Each fast io transaction is initiated by an IOFetch← or IOStore← reference coded in ASEL. Once this instruction has been executed, the transaction proceeds without further interaction with the processor (except for fault reporting). The transaction itself involves a storage reference, and transport of the data between main storage and the device. In the case of a fetch, transport happens at the end of the reference, after the munch has been error-corrected. For a store, transport happens at the beginning of the reference, in parallel with mapping the VA and starting the storage chips. As a result of this difference, the transport for a fetch may overlap or even follow the transport for a following store.

The device is only concerned with the transport of the data, and has no way of knowing exactly how or when the storage reference take place. The transport happens in 16 clocks, each transporting a single word using the Fin bus (IOFetch←’es) or Fout bus (IOStore←’s). The two busses are independent, and transport can be happening on both of them simultaneously.

The two busses have much in common. Both have Task and Subtask lines, on which the memory presents the task and subtask involved in the transport about to begin and a Next signal used for synchronization. The Fout bus has a Fault line which is high at the time the last word of the transaction is delivered if there was a memory fault during the fetch (other than a corrected single error).

Both data busses are 18 bits wide: 16 data bits, numbered 0..15, and two byte partiy bits, numbered 16 (bits 0..7) and 17 (bits 8..15). The parity bits have the same timing as the data bits. A device is invited to check the parity of data on Fin, and is required to generate parity for data on Fout.

The normal interface between a device and its task involves one wakeup for each munch transferred. The device must keep track of the number of wakeups it has issued, since data may not arrive from storage for several microseconds, but there is no way to stop the data from arriving once the task has started the memory reference.

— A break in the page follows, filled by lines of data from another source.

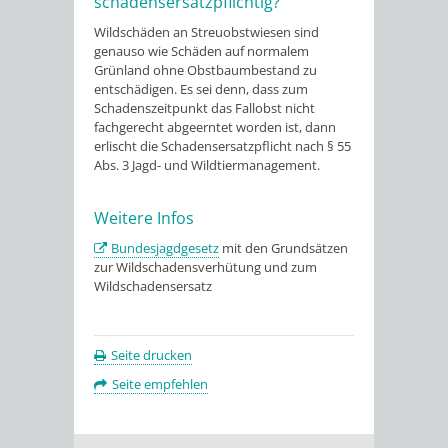
schadensersatzpflichtig?
Wildschäden an Streuobstwiesen sind
genauso wie Schäden auf normalem
Grünland ohne Obstbaumbestand zu
entschädigen. Es sei denn, dass zum
Schadenszeitpunkt das Fallobst nicht
fachgerecht abgeerntet worden ist, dann
erlischt die Schadensersatzpflicht nach § 55
Abs. 3 Jagd- und Wildtiermanagement.
Weitere Infos
Bundesjagdgesetz
mit den Grundsätzen
zur Wildschadensverhütung und zum
Wildschadensersatz
Seite drucken
Seite empfehlen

Suppose that the highest priority fast io task issues its wakeup request at t0; then it will execute its first instruction at t4. Some other task can cache fault with clean victim in the cycle starting at t0, and another task can cache fault with dirty victim in the cycle starting at t2. The first reference gives rise to one storage reference and the second to two storage references; each of these three storage references takes 8 cycles to handle, so the fast io reference will not begin for about 24 cycles. From the time it begins until the last data word is delivered to the device is 23.5 cycles, for a total of 47.5 cycles, to which 2 cycles must be added for the time between the wakeup and the first executed instruction. In this situation, the transport is not finished until 49.5 cycles after the wakeup. Lower priority tasks are delayed by an additional 8 cycles for each reference which might be made by a higher priority task.

The above is one possible worst case. Another is the execution time of higher priority tasks; a wakeup might be delayed by sum of the longest normal execution of the fault task and of other higher priority tasks. The fault task execution time is presently unknown.

All these numbers assume that a reference can be started every 8 cycles. If successive references are to 4k modules, however, they can happen only every 13 cycles, and the calculations must be adjusted accordingly. Also, data is returned from a 4k module 3.5 cycles later.